Not trying to win sympathy here, nobody owes anyone a living. Anyone can believe in anything whether it’s true or not. Believing in something false doesn’t make it true. If i believe i can fly and i jump out of the window, i’m still gonna fall. Not believeing in something true doesn’t make it false. If i don’t believe in the law of gravity is true, i’m still gonna fall. So, anyone can view my blog as subjective as it is. Whom may it concern? Heh, pardon the cynical laugh.

Thursday, July 30, 2015

Death

She left us. That was the last message my sister left me. It came all so suddenly. Last week I was in the hospital, she was talking and smiling. Looking healthy. This afternoon, her dad was still talking to her. But she left too fast, in just a moment of time. I was in the icu and I saw her still breathing. It wasn't her breathing. It was a machine connected to her lungs making her breathe. Her mother was there, calling out to her. Wake up baby, wake up! Even though she knew there was no miracle. We all knew. But she didnt give up. Her eyes were sore. Her dad just sits in one corner letting out gasps of sigh. I stood by knowing there was nothing left to do. But, just pray. Rest in peace in the land of clouds. You will continue living in the hearts of family and friends. Is there really, no miracle?

# # # #

■ **Aim of the exercise**
In the blog post, what was the last message the writer's sister sent?

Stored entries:

# # # #

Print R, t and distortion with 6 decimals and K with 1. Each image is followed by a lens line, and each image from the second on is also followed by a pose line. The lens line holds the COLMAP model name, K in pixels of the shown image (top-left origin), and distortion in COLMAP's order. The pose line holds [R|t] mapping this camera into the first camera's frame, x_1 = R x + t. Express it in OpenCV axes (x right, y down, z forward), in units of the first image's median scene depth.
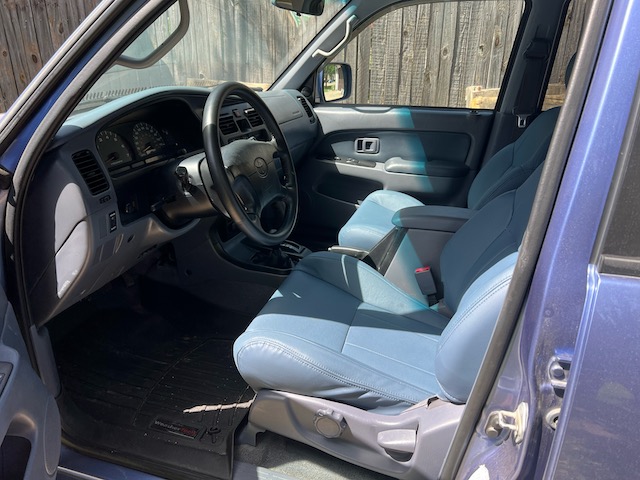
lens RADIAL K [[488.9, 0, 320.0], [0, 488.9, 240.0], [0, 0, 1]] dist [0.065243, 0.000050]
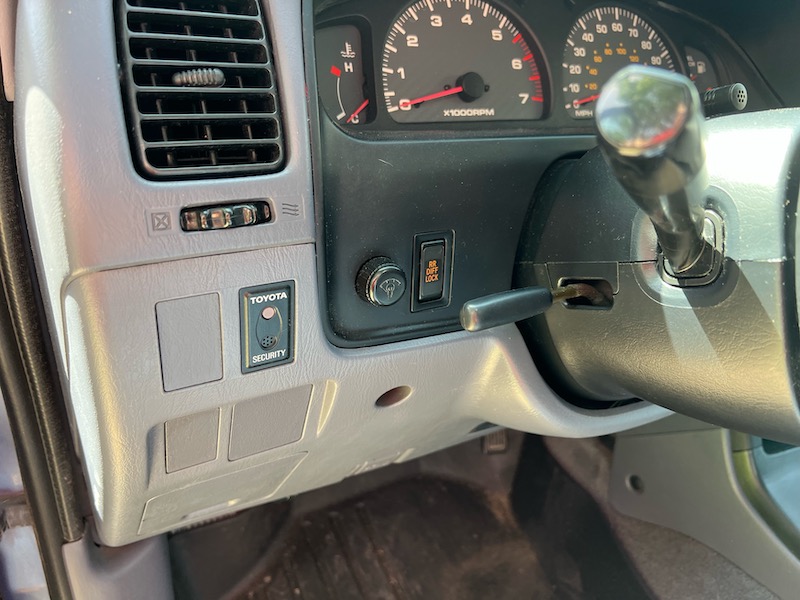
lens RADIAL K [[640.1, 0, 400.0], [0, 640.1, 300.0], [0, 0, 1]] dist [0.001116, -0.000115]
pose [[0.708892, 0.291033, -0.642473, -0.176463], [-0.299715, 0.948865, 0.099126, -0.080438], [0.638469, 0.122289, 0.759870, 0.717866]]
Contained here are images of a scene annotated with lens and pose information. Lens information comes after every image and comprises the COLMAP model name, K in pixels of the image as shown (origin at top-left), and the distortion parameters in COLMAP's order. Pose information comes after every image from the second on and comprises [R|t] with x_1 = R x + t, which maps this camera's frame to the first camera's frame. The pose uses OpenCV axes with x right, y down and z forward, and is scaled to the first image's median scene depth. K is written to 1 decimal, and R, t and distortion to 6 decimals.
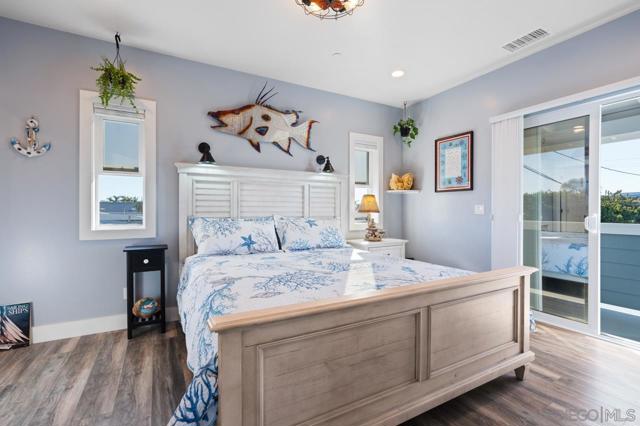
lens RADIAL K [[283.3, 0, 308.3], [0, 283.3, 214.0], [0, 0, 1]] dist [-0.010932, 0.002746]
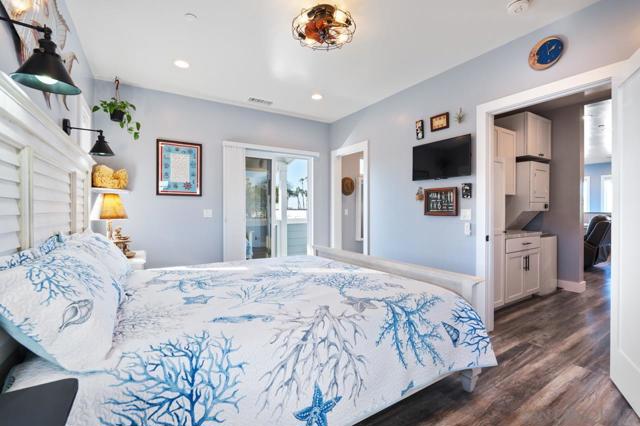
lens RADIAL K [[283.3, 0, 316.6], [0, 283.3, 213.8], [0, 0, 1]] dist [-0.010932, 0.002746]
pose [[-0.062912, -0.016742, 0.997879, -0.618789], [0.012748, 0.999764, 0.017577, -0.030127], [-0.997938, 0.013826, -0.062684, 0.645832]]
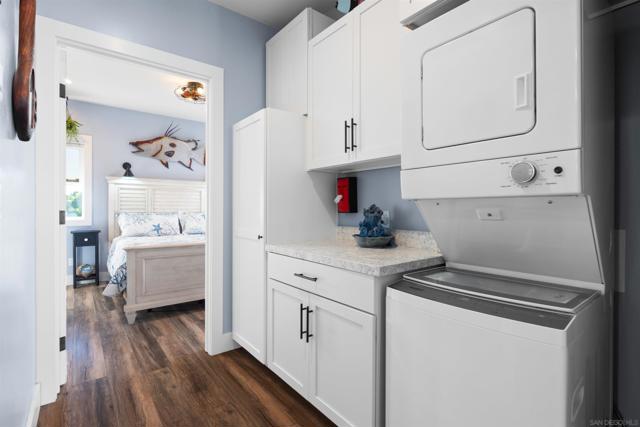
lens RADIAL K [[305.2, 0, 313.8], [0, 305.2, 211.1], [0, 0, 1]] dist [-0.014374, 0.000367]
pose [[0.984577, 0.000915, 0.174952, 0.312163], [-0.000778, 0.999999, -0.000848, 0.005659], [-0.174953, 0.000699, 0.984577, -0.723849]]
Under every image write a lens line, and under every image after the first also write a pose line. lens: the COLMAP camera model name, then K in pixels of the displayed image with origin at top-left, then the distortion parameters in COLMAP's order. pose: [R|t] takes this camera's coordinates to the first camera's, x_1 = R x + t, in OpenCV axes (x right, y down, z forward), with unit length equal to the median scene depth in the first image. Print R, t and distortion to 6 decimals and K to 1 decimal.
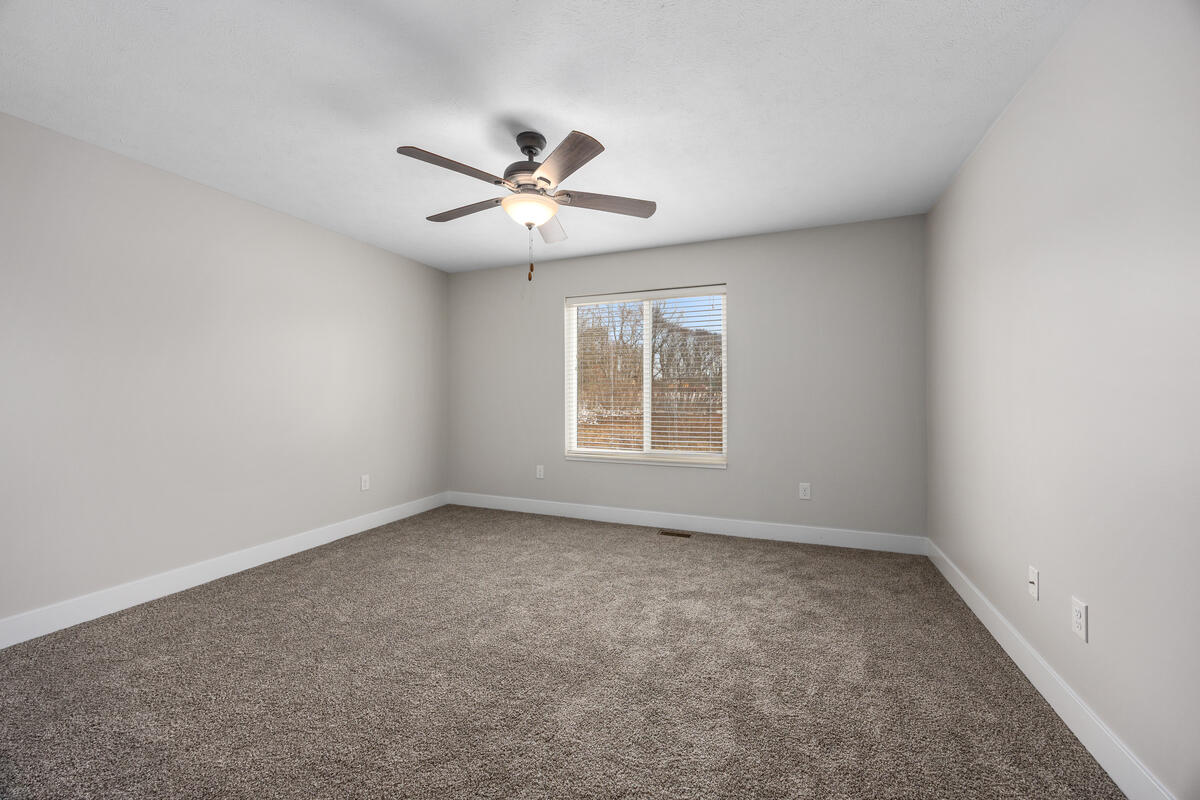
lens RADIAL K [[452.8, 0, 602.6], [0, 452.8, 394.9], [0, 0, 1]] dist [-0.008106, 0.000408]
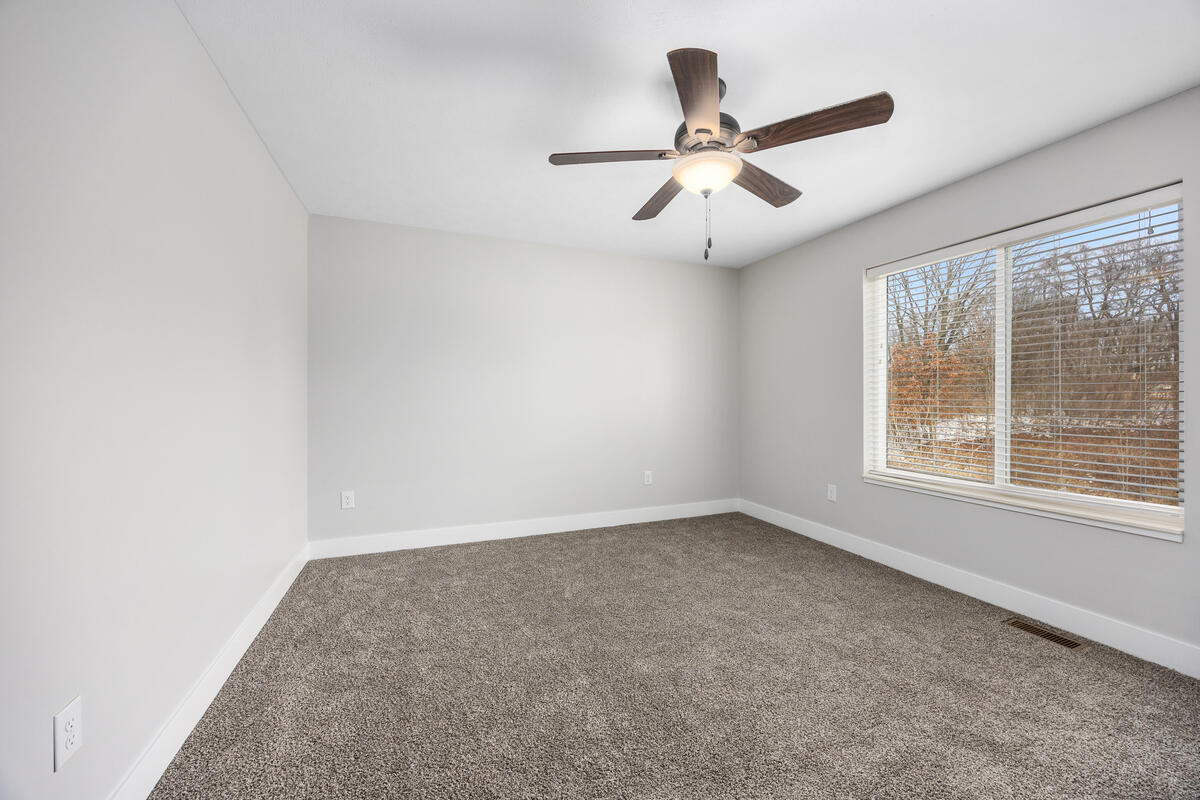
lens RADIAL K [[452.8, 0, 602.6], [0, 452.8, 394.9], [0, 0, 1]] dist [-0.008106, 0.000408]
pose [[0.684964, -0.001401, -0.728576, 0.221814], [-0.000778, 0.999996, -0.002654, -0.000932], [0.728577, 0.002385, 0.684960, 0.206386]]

# # # #

■ **Written solution**
"She left us."